WHAT TO PRODUCE. Reproduce every one of the following lines verbatim, leaving out the pictures.

GIVEN DATA.
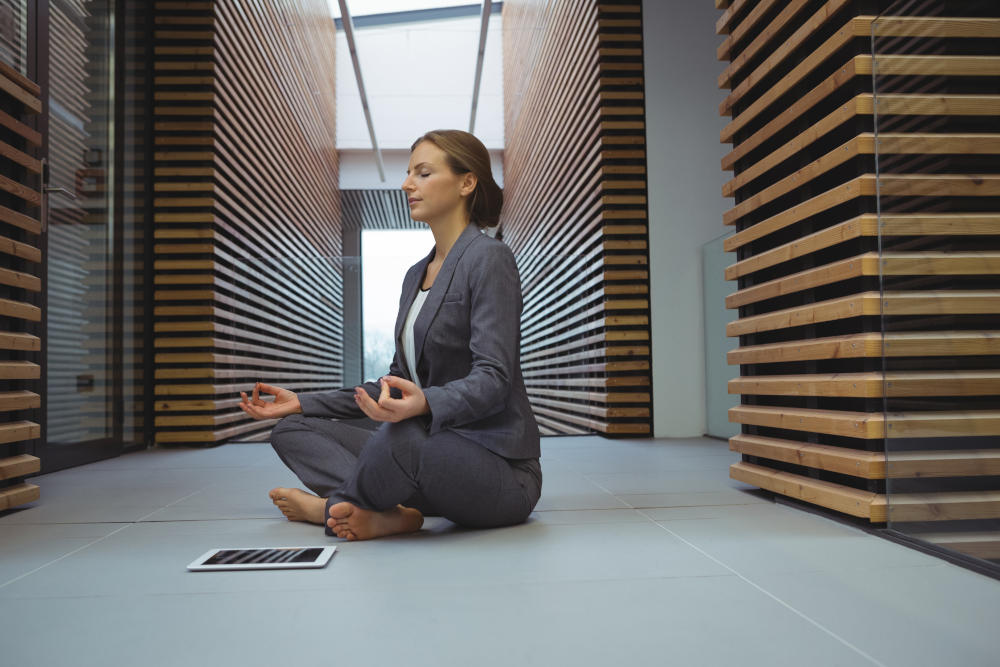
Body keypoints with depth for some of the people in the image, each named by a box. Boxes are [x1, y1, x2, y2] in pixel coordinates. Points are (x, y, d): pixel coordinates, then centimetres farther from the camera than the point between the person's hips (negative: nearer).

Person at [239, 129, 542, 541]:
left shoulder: (489, 259, -10)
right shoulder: (416, 275, 16)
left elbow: (492, 379, -20)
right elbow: (398, 386, 19)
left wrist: (424, 404, -40)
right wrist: (303, 403, 16)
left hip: (498, 471, -8)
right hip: (437, 451, 8)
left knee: (403, 435, -39)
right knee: (292, 430, 4)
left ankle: (334, 504, -7)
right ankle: (390, 514, -18)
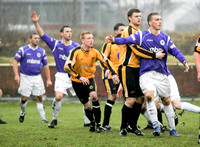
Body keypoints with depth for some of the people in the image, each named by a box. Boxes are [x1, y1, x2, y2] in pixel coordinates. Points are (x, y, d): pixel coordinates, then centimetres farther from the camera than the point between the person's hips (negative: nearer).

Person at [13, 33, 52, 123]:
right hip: (25, 77, -2)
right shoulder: (23, 50, -2)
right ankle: (23, 113, 27)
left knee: (39, 98, -3)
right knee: (24, 98, -1)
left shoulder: (42, 51, 8)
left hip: (37, 77, 2)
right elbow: (15, 61, -1)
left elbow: (46, 66, 12)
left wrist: (48, 79, 9)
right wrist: (16, 75, -11)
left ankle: (43, 118, 0)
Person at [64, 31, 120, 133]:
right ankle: (92, 122, 34)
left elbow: (106, 61, -3)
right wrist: (79, 77, -35)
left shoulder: (94, 52, -9)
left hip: (89, 79, 1)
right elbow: (67, 67, -26)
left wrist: (113, 73, -17)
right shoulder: (76, 52, -19)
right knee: (87, 106, 2)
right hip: (77, 82, -1)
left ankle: (98, 124, -17)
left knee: (94, 96, -27)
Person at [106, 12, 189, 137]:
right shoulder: (142, 35, -3)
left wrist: (184, 61, -12)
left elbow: (175, 51, 6)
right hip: (146, 73, -4)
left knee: (167, 101, 9)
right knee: (149, 96, -25)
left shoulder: (165, 37, 9)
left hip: (162, 74, 4)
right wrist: (115, 40, -33)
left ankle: (172, 129, 22)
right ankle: (156, 125, -19)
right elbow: (128, 40, -15)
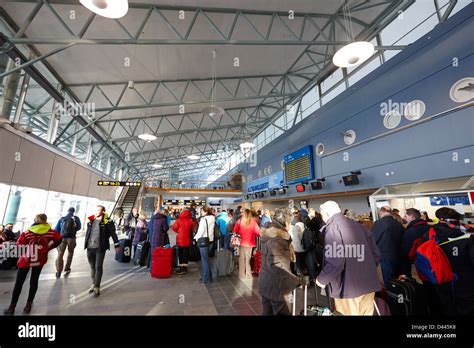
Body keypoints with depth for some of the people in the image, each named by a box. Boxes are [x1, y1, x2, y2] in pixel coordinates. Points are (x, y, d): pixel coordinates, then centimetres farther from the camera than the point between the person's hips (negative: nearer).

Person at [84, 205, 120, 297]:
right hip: (90, 248, 5)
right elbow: (87, 232, 18)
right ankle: (94, 284, 35)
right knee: (92, 267, 17)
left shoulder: (107, 222, -9)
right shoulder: (90, 220, 7)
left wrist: (116, 245, -5)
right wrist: (85, 244, 18)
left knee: (98, 267, 0)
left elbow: (113, 234, -6)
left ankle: (97, 287, 12)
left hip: (100, 248, -5)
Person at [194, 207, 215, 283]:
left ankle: (206, 278, 15)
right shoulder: (213, 219, 1)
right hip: (210, 240, 6)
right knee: (205, 259, 19)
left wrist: (196, 238, -2)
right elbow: (211, 230, 5)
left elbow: (201, 231, -18)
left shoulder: (203, 219, -18)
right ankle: (205, 275, 29)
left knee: (205, 260, 5)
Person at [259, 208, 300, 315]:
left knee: (268, 312, 20)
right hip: (273, 284, -9)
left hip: (266, 282, 9)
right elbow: (276, 265, -31)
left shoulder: (270, 234, 6)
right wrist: (295, 280, -23)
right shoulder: (277, 239, -24)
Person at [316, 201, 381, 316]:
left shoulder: (332, 228, -14)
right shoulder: (359, 226, 7)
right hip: (368, 284, 7)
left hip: (348, 287, -7)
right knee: (367, 313, 20)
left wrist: (321, 279, -8)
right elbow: (376, 254, 9)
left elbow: (334, 263, -23)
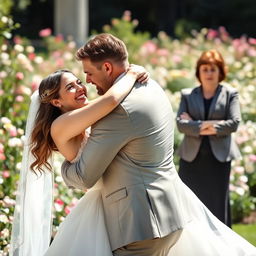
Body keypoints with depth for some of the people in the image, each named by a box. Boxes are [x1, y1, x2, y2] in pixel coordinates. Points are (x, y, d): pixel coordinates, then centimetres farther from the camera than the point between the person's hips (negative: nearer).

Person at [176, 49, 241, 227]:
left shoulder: (230, 94, 5)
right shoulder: (187, 95, 9)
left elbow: (234, 123, -9)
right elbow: (180, 124, -2)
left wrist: (194, 124, -9)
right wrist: (203, 127, -19)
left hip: (219, 157, -1)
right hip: (192, 157, 1)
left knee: (217, 204, 1)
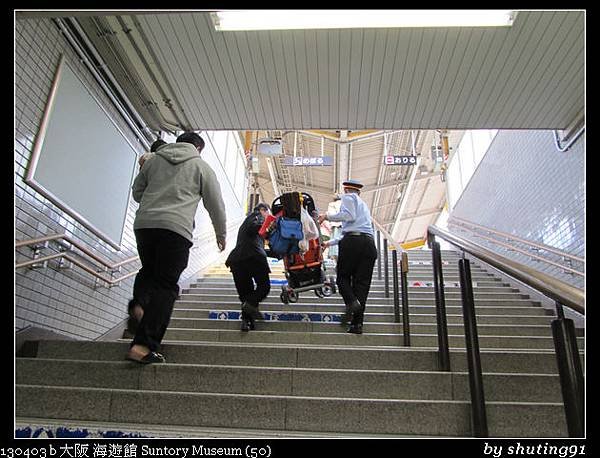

RESPONSE BOX.
Body keypoints with depth for some of the people in the image, each named by a box. Boxes are [x1, y1, x2, y2] in pixel coordinates. Points are (x, y, d): pixel coordinates, then centimetres farther from the camera than the point between the person's hips (negative: nearer).

Person at [239, 129, 542, 541]:
left shoulder: (489, 259, -10)
right shoulder: (416, 275, 16)
left elbow: (492, 379, -20)
right elbow: (398, 386, 19)
left wrist: (424, 404, -40)
right wrist: (303, 403, 16)
left hip: (498, 471, -8)
right hip: (437, 451, 8)
left knee: (403, 435, -39)
right knee: (292, 430, 4)
left ankle: (334, 504, -7)
right ankle: (390, 514, -18)
Body keypoints with depth for some of the people in the image, each named by a box. Boxes are [x1, y1, x2, y2] in pixel coordinates. Points are (x, y, d): pixel coordinates, then centimetres farther from the camera than the point between the person's hips (negative: nearer).

Person at [13, 33, 52, 123]:
right hip: (25, 77, -2)
right shoulder: (23, 50, -2)
right ankle: (23, 113, 27)
left knee: (39, 98, -3)
right knee: (24, 98, -1)
left shoulder: (42, 51, 8)
left hip: (37, 77, 2)
right elbow: (15, 61, -1)
left elbow: (46, 66, 12)
left wrist: (48, 79, 9)
right wrist: (16, 75, -11)
left ankle: (43, 118, 0)
Person at [64, 31, 120, 133]:
right ankle: (92, 122, 34)
left elbow: (106, 61, -3)
right wrist: (79, 77, -35)
left shoulder: (94, 52, -9)
left hip: (89, 79, 1)
right elbow: (67, 67, -26)
left wrist: (113, 73, -17)
right shoulder: (76, 52, -19)
right knee: (87, 106, 2)
right hip: (77, 82, -1)
left ankle: (98, 124, -17)
left knee: (94, 96, -27)
Person at [106, 12, 189, 137]:
right shoulder: (142, 35, -3)
left wrist: (184, 61, -12)
left elbow: (175, 51, 6)
right hip: (146, 73, -4)
left knee: (167, 101, 9)
right knee: (149, 96, -25)
left shoulder: (165, 37, 9)
left hip: (162, 74, 4)
right wrist: (115, 40, -33)
left ankle: (172, 129, 22)
right ankle: (156, 125, -19)
right elbow: (128, 40, -15)
Body keypoints with depth for some of the people in the image, each named by a box. Boxes are [x1, y1, x2, y2] in pixel coordinates. Points are (x, y, d): pixel coordinates, then centimetres farther from the camera than the point between the person's hips (negative: nearer).

Person at [84, 205, 120, 297]:
right hip: (90, 248, 5)
right elbow: (87, 232, 18)
right ankle: (94, 284, 35)
right knee: (92, 267, 17)
left shoulder: (107, 222, -9)
right shoulder: (90, 220, 7)
left wrist: (116, 245, -5)
right wrist: (85, 244, 18)
left knee: (98, 267, 0)
left elbow: (113, 234, -6)
left ankle: (97, 287, 12)
left hip: (100, 248, -5)
Person at [194, 207, 215, 283]:
left ankle: (206, 278, 15)
right shoulder: (213, 219, 1)
right hip: (210, 240, 6)
right knee: (205, 259, 19)
left wrist: (196, 238, -2)
right elbow: (211, 230, 5)
left elbow: (201, 231, -18)
left shoulder: (203, 219, -18)
right ankle: (205, 275, 29)
left knee: (205, 260, 5)
Person at [259, 208, 300, 315]:
left knee: (268, 312, 20)
right hip: (273, 284, -9)
left hip: (266, 282, 9)
right elbow: (276, 265, -31)
left shoulder: (270, 234, 6)
right wrist: (295, 280, -23)
right shoulder: (277, 239, -24)
Person at [316, 201, 381, 316]:
left shoulder: (332, 228, -14)
right shoulder: (359, 226, 7)
right hip: (368, 284, 7)
left hip: (348, 287, -7)
right knee: (367, 313, 20)
left wrist: (321, 279, -8)
right elbow: (376, 254, 9)
left elbow: (334, 263, -23)
Body keypoints with depth for some of the people in the image, each named by a box. Boxes are [x1, y1, x2, y2] in pixel coordinates. Points are (x, y, d): pixel coordinates, then centimetres farther from the camera than the point between the person's hips (negative: nearer).

Person at [176, 49, 241, 227]:
left shoulder: (230, 94, 5)
right shoulder: (187, 95, 9)
left elbow: (234, 123, -9)
right elbow: (180, 124, -2)
left wrist: (194, 124, -9)
right wrist: (203, 127, -19)
left hip: (219, 157, -1)
right hip: (192, 157, 1)
left knee: (217, 204, 1)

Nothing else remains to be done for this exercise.